━━━ TEXTE À LIRE ━━━

Cette affaire des écoutes américaines a quelque chose de fascinant. Faut-il y voir la démesure de la toute-puissance de la superpuissance ? En ce cas, c’est l’autorité suprême des États-Unis qui serait en cause et qui aurait donné l’ordre d’espionner aussi bien le portable d’Angela Merkel que ceux de nos présidents Chirac, Sarkozy et Hollande. Mais on peut imaginer aussi que c’est la seule agence de sécurité nationale qui est en cause, parce que, selon l’expression de l’éditorialiste du Monde, elle s’est trouvée livrée à « l’ivresse des infinies capacités de la technique » et qu’elle était, en quelque sorte, « placée en pilotage automatique ». Ce serait un cas extrême de ce vertige technologique qui, alors même qu’il semble donner à la volonté humaine sa pleine capacité d’agir, la soumet en fait à son empire.

━━━

ÉNONCÉ: D'après le texte sur les écoutes américaines, quels présidents français auraient eu leur portable espionné ?

━━━ DONNÉES ÉTUDIÉES ━━━

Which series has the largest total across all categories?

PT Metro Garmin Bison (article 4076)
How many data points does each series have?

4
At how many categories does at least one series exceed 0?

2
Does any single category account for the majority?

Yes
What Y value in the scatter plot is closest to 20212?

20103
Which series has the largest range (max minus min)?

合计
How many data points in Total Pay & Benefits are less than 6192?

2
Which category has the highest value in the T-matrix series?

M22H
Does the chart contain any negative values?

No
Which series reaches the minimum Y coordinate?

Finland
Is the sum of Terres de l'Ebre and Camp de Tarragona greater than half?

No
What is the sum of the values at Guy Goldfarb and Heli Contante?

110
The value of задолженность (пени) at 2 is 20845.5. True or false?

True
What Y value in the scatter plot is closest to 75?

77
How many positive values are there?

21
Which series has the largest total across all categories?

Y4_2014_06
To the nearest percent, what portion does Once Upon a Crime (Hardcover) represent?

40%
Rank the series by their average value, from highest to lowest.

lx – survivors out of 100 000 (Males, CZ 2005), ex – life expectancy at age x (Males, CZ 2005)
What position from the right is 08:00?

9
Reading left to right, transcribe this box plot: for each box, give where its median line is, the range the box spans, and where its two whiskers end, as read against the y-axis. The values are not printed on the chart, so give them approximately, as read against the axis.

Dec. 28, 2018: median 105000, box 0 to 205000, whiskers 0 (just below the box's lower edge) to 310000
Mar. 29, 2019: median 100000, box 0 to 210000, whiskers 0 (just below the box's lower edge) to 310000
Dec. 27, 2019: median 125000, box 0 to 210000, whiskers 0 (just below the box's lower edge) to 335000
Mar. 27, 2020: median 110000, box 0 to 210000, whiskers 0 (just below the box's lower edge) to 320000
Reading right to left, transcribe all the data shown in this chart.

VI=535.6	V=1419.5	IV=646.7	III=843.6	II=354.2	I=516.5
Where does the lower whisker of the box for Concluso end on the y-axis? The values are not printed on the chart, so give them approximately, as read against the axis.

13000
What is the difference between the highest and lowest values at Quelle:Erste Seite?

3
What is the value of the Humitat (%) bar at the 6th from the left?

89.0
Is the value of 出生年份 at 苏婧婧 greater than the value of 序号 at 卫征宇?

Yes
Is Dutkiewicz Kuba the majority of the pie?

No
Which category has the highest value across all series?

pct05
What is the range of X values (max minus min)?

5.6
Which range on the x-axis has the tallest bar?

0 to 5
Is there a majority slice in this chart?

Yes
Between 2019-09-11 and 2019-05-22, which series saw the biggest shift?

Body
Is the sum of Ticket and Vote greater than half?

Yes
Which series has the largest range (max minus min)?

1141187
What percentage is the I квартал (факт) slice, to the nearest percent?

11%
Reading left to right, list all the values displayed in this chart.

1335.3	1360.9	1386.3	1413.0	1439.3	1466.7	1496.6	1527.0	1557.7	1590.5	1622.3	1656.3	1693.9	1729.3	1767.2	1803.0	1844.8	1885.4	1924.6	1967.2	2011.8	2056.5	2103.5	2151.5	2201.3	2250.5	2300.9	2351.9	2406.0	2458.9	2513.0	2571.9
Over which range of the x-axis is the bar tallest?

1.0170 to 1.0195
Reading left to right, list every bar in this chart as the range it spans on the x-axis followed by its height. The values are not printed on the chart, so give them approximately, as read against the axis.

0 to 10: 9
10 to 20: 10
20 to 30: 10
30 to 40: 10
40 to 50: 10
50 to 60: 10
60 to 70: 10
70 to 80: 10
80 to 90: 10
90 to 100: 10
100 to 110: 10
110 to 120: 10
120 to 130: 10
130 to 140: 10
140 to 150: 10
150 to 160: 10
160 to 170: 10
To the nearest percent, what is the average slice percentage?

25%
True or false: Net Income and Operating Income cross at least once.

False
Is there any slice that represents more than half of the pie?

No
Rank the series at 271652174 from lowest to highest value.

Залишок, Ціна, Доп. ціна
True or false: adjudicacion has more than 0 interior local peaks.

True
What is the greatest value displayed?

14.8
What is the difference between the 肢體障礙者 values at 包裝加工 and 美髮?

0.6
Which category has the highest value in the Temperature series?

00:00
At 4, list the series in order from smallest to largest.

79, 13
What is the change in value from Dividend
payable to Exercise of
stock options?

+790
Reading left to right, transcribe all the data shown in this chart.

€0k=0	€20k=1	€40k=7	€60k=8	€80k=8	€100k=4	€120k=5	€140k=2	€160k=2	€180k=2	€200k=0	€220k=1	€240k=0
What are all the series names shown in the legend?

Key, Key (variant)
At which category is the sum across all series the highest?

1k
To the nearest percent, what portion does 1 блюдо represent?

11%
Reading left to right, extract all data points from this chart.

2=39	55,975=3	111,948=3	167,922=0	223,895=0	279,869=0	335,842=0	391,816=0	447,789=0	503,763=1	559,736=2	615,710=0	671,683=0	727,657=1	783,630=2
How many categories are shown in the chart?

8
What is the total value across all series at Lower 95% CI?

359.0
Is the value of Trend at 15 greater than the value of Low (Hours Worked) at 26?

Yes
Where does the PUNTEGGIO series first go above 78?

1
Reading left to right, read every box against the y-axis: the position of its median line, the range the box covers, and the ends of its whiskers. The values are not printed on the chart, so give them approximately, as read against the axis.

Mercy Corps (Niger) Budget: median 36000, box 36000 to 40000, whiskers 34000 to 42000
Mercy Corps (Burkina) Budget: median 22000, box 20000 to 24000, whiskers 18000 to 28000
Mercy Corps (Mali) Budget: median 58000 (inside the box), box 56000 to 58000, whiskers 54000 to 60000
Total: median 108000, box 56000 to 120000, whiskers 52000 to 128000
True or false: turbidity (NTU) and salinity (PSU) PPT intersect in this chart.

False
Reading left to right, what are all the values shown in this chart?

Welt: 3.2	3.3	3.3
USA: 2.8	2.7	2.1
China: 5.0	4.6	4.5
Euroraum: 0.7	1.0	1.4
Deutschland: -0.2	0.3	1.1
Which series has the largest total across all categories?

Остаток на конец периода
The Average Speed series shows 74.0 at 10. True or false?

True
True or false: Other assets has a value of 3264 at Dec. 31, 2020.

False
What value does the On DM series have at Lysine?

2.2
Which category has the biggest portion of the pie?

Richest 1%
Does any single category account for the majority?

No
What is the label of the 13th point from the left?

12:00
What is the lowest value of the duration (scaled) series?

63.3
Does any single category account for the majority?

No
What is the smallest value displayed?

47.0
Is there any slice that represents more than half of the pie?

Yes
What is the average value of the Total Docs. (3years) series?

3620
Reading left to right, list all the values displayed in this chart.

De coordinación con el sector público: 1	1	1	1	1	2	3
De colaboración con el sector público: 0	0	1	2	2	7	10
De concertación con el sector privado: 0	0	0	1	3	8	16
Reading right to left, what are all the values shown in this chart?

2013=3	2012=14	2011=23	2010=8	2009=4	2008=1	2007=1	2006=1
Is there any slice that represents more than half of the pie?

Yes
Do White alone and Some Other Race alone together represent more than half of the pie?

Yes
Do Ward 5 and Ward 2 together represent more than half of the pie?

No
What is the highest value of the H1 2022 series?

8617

━━━

CORRIGÉ: Chirac, Sarkozy et Hollande.